### Problem requirements:
The answer must consist only of the lines from the line with "left back paw: (83, 85)" to the line with "root of tail: (280, 291)", both included, exactly as they stand below.

### Excerpted data:
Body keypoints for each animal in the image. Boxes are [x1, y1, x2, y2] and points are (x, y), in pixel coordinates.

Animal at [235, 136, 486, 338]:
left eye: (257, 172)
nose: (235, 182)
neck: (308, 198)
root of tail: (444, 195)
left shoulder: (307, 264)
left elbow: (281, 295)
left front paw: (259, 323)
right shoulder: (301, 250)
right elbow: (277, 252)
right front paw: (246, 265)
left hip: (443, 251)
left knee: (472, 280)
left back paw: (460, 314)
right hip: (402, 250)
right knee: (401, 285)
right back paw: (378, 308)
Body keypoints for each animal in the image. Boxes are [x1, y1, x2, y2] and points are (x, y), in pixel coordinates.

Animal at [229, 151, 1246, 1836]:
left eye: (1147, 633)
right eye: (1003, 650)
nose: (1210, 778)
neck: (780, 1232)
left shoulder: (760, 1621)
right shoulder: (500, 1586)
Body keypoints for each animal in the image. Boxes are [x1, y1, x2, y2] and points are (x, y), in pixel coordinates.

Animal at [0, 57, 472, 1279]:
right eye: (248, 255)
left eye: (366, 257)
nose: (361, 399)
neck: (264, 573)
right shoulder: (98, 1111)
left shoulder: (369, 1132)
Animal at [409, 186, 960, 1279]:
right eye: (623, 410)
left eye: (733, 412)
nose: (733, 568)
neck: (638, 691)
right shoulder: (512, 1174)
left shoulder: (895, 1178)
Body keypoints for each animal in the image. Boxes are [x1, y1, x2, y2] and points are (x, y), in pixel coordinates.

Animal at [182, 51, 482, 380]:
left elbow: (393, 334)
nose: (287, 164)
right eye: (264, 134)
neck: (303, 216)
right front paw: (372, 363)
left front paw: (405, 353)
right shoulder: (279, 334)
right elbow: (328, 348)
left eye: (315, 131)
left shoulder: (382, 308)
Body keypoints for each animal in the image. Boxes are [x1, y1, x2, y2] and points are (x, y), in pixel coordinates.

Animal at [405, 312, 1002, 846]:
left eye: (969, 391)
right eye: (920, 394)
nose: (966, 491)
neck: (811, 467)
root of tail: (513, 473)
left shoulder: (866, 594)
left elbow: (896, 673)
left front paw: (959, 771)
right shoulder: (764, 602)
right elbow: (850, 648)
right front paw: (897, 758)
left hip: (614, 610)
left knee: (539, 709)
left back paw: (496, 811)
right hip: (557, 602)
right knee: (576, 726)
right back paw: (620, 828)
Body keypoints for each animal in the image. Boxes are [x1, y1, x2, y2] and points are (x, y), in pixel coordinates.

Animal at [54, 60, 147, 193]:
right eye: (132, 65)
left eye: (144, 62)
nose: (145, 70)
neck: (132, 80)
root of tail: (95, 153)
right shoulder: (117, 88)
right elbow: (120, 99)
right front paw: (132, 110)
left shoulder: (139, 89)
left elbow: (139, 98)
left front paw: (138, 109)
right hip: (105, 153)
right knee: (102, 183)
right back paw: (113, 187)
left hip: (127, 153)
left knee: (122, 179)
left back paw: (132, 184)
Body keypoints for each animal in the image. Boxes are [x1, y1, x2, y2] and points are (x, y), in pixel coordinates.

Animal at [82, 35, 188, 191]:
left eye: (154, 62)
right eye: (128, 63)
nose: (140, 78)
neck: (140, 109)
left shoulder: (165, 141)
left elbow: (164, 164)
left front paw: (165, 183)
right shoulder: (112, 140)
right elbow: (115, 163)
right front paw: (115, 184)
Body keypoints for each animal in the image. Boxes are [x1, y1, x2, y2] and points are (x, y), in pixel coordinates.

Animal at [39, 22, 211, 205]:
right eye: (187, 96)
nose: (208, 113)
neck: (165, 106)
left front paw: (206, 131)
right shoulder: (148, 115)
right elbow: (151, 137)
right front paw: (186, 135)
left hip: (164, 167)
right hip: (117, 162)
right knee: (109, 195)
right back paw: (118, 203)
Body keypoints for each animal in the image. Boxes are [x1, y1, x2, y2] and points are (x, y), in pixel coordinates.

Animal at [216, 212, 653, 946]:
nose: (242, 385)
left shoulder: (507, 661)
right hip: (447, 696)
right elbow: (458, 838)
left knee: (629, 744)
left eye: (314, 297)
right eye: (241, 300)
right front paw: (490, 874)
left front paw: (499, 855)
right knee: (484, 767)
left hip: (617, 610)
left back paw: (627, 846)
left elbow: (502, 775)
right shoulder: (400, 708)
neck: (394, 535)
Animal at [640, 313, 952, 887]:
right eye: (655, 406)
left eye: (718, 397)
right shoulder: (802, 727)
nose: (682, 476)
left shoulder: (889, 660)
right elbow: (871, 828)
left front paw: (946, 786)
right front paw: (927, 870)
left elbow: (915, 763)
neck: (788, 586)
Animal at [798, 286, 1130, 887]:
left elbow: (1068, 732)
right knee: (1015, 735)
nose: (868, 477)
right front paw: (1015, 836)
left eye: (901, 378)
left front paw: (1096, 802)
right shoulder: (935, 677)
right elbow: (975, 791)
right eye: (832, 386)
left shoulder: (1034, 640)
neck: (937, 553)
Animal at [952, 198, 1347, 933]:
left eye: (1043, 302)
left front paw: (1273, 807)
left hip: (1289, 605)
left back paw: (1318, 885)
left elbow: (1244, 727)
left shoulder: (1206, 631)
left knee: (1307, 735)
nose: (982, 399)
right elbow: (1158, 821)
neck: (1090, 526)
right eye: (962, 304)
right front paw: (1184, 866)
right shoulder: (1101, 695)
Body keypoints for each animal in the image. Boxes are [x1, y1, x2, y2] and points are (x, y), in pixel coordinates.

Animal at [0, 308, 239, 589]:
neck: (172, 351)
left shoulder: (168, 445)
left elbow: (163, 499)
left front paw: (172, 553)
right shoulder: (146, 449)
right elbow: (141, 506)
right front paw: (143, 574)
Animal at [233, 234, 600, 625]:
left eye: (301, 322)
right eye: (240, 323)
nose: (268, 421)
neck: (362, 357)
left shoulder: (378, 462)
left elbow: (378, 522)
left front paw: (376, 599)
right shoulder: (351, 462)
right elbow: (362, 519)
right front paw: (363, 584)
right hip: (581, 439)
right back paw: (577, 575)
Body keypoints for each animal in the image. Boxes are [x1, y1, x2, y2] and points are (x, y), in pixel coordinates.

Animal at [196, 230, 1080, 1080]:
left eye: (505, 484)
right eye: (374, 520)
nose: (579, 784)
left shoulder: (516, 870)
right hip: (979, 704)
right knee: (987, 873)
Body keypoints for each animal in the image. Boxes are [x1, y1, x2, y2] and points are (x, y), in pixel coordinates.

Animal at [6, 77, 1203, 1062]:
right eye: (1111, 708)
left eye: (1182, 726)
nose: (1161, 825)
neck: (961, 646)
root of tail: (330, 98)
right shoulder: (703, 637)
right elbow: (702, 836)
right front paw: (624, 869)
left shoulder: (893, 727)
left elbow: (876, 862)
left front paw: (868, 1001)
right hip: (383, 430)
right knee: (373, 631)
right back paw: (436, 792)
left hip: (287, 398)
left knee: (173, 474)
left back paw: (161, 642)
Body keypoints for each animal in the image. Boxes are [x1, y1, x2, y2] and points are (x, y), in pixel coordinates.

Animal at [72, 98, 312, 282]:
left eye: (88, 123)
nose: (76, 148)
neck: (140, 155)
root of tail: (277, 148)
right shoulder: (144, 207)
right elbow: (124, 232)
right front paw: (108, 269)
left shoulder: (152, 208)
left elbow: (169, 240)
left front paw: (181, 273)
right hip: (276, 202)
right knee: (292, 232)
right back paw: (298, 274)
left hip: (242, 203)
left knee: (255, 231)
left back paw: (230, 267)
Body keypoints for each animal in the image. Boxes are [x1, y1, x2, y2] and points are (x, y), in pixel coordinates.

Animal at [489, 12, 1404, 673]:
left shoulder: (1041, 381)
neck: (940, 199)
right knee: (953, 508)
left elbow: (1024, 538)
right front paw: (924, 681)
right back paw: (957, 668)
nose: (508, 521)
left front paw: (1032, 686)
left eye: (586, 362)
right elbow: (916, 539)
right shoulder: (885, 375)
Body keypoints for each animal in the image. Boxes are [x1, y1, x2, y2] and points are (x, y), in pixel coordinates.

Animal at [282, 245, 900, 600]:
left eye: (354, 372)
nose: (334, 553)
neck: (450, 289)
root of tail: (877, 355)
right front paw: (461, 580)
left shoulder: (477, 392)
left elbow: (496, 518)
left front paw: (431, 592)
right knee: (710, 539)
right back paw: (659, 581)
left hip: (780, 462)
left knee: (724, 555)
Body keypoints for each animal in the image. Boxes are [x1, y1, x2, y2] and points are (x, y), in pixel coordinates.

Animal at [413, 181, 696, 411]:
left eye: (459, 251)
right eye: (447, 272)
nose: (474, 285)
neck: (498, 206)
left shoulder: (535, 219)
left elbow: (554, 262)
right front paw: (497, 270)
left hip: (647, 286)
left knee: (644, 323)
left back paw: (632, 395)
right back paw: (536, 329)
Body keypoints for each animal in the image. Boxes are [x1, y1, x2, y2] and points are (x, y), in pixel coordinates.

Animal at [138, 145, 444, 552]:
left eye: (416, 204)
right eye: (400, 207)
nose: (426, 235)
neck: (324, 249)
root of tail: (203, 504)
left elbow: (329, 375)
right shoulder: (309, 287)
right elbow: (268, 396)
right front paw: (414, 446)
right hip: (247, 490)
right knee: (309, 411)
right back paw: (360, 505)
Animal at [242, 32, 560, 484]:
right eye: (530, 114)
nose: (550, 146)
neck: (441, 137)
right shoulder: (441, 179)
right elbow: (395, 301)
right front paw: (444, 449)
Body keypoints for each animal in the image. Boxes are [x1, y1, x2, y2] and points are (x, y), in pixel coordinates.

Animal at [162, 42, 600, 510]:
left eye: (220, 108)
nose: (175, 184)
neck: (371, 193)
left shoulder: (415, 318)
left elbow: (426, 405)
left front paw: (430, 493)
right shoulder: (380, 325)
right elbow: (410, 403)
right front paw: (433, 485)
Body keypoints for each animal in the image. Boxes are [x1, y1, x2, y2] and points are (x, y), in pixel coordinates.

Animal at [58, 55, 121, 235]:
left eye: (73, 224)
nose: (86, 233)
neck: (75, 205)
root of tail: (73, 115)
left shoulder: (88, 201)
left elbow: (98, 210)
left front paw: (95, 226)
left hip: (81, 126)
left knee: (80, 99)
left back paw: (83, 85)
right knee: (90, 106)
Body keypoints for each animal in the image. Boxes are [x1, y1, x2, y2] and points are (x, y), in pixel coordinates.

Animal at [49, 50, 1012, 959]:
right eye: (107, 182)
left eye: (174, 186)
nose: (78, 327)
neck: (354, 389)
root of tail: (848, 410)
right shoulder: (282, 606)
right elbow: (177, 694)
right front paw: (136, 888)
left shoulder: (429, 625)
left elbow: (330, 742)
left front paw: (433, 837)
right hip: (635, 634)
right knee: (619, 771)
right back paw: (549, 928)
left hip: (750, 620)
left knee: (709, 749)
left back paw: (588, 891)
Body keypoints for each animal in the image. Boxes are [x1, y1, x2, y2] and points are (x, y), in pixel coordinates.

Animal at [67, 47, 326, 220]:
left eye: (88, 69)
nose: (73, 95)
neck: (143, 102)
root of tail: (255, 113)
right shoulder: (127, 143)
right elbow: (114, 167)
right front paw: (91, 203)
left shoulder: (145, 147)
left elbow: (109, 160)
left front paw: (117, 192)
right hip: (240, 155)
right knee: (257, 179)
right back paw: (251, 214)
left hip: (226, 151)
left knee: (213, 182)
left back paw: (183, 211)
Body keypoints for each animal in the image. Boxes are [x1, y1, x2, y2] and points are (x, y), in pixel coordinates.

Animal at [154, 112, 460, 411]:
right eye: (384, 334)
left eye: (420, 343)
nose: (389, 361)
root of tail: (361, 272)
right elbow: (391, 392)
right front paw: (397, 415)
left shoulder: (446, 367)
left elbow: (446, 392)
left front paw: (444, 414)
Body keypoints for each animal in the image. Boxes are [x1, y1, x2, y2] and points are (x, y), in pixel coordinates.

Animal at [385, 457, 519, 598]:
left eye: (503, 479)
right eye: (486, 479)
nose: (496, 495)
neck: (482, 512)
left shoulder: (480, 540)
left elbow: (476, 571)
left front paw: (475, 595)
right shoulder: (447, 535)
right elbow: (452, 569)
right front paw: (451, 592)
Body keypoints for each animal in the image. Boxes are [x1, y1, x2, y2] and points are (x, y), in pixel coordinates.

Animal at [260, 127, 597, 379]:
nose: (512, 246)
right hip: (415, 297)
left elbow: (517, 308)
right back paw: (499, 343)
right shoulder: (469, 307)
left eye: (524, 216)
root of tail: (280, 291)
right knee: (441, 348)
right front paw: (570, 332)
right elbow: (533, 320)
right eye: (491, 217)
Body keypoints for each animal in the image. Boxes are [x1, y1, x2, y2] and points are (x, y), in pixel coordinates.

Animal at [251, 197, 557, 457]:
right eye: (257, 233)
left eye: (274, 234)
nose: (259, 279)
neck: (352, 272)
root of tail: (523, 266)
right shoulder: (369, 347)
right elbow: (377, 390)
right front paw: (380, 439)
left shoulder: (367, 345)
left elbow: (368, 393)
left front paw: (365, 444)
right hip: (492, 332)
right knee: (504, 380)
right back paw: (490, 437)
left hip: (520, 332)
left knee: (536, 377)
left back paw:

### Result below:
left back paw: (83, 85)
right knee: (90, 106)
Body keypoints for each animal in the image. Boxes are [x1, y1, x2, y2] and points are (x, y), in pixel coordinates.

Animal at [49, 50, 1012, 959]:
right eye: (107, 182)
left eye: (174, 186)
nose: (78, 327)
neck: (354, 389)
root of tail: (848, 410)
right shoulder: (282, 606)
right elbow: (177, 694)
right front paw: (136, 888)
left shoulder: (429, 625)
left elbow: (330, 742)
left front paw: (433, 837)
right hip: (635, 634)
right knee: (619, 771)
right back paw: (549, 928)
left hip: (750, 620)
left knee: (709, 749)
left back paw: (588, 891)
Body keypoints for each animal in the image. Boxes are [x1, y1, x2, y2] and points are (x, y), in pixel coordinates.

Animal at [67, 47, 326, 220]:
left eye: (88, 69)
nose: (73, 95)
neck: (143, 102)
root of tail: (255, 113)
right shoulder: (127, 143)
right elbow: (114, 167)
right front paw: (91, 203)
left shoulder: (145, 147)
left elbow: (109, 160)
left front paw: (117, 192)
right hip: (240, 155)
right knee: (257, 179)
right back paw: (251, 214)
left hip: (226, 151)
left knee: (213, 182)
left back paw: (183, 211)
Body keypoints for each animal in the image. Boxes are [x1, y1, x2, y2] and points are (x, y), in pixel coordinates.

Animal at [154, 112, 460, 411]:
right eye: (384, 334)
left eye: (420, 343)
nose: (389, 361)
root of tail: (361, 272)
right elbow: (391, 392)
right front paw: (397, 415)
left shoulder: (446, 367)
left elbow: (446, 392)
left front paw: (444, 414)
Body keypoints for each animal in the image. Boxes are [x1, y1, x2, y2] and points are (x, y), in pixel coordinates.

Animal at [385, 457, 519, 598]:
left eye: (503, 479)
right eye: (486, 479)
nose: (496, 495)
neck: (482, 512)
left shoulder: (480, 540)
left elbow: (476, 571)
left front paw: (475, 595)
right shoulder: (447, 535)
right elbow: (452, 569)
right front paw: (451, 592)
Body keypoints for each animal in the image. Boxes are [x1, y1, x2, y2] and points are (x, y), in pixel coordinates.

Animal at [260, 127, 597, 379]:
nose: (512, 246)
right hip: (415, 297)
left elbow: (517, 308)
right back paw: (499, 343)
right shoulder: (469, 307)
left eye: (524, 216)
root of tail: (280, 291)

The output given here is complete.